Sometimes a thing just resonates with you, like a sounding rod, like a shot right to the core. It’s the weirdest thing, but I am there with Lemonade, by Beyonce. It’s her new visual album. I watched it the other night when I desperately needed a break from school and zing.. it just struck a cord. I can’t stop thinking about the ideas and the things in it. It stirred up some shit in me.
The other night I just kept thinking about lies and lying and the dishonesty with those we love. I thought about my mother’s lies, the root of my hatred of lies. I thought about lovers and friends and my chosen family and the lies. I keep thinking about other things in the video. I thought about love and redemption and trust and healing. She just went there, like for real. And she came out of it too, and I thought of my own times recently when I’m remembering who I am. I’m remembering what I am. I got a little lost there for a while, hurting, healing, reeling maybe. But I’m not that girl. I stayed there a long time maybe, but I can’t live in self pity or fear. I’m not that girl.

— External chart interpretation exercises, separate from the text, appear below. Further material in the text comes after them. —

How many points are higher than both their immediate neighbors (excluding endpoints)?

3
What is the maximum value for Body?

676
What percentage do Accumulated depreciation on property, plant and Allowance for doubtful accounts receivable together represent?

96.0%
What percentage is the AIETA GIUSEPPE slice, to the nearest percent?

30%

I am my father’s daughter. I am resilient and forgiving and strong and tenacious. I feel deeply and widely and strongly but never easily. I don’t like being vulnerable, but I’m learning to be okay with my capacity to do so.

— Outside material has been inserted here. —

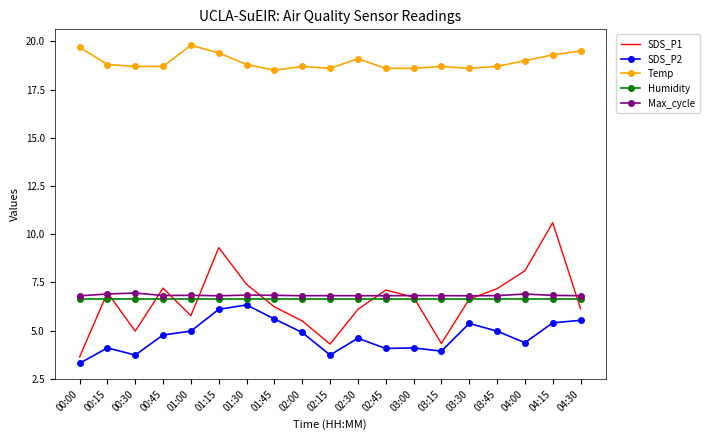

True or false: SDS_P2 and Max_cycle intersect in this chart.

False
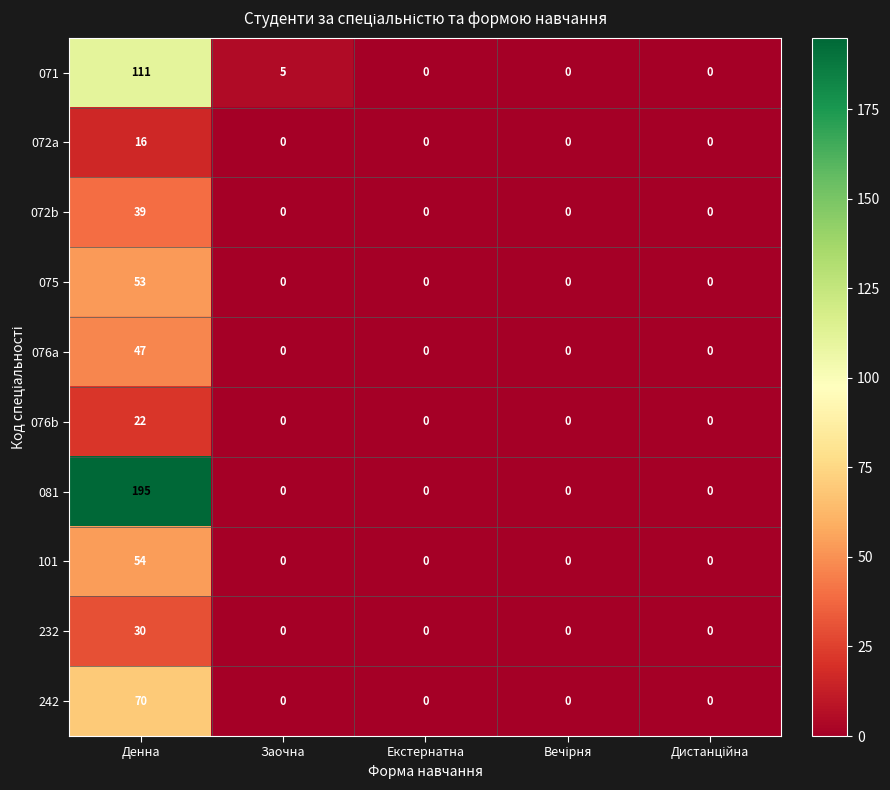

At which label does 242 reach its peak?

Денна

It still bothers me, this way I need people. But I know that the fact this bothers me is the real bother. People need people and I am not immune. It’s the weird thing about vulnerablity being a strength. My love can wear it down. I’m remembering that I love me too, just not more than I love you. I am remembering that I make plans and dream and actually make some of it happen. I’m remembering that there is a long line of times in this world that you love someone as trully as you can and maybe they just can’t go there. But it says nothing about you. It’s about them. And no.. this isn’t remotely about Traveler.
Traveler can go there. He’s learned to speak and I’m learning to listen more and more and more. He says the stuff because I love it, but I’m seeing it too.
And family.. well.. that one’s hard. but isn’t it always? Family is loving people beyond the parts of them that make you crazy. I chose my family, but that doesn’t mean they don’t make me nuts. Love them anyway.
I don’t know. I just feel a lot of things popping up to the surface that have maybe been down under the waves for a while. I feel myself rising to the shimmering surface there. I can see the bubbles and feel the pressure of my breath held so long, but I feel it faster and faster.. I’m coming up.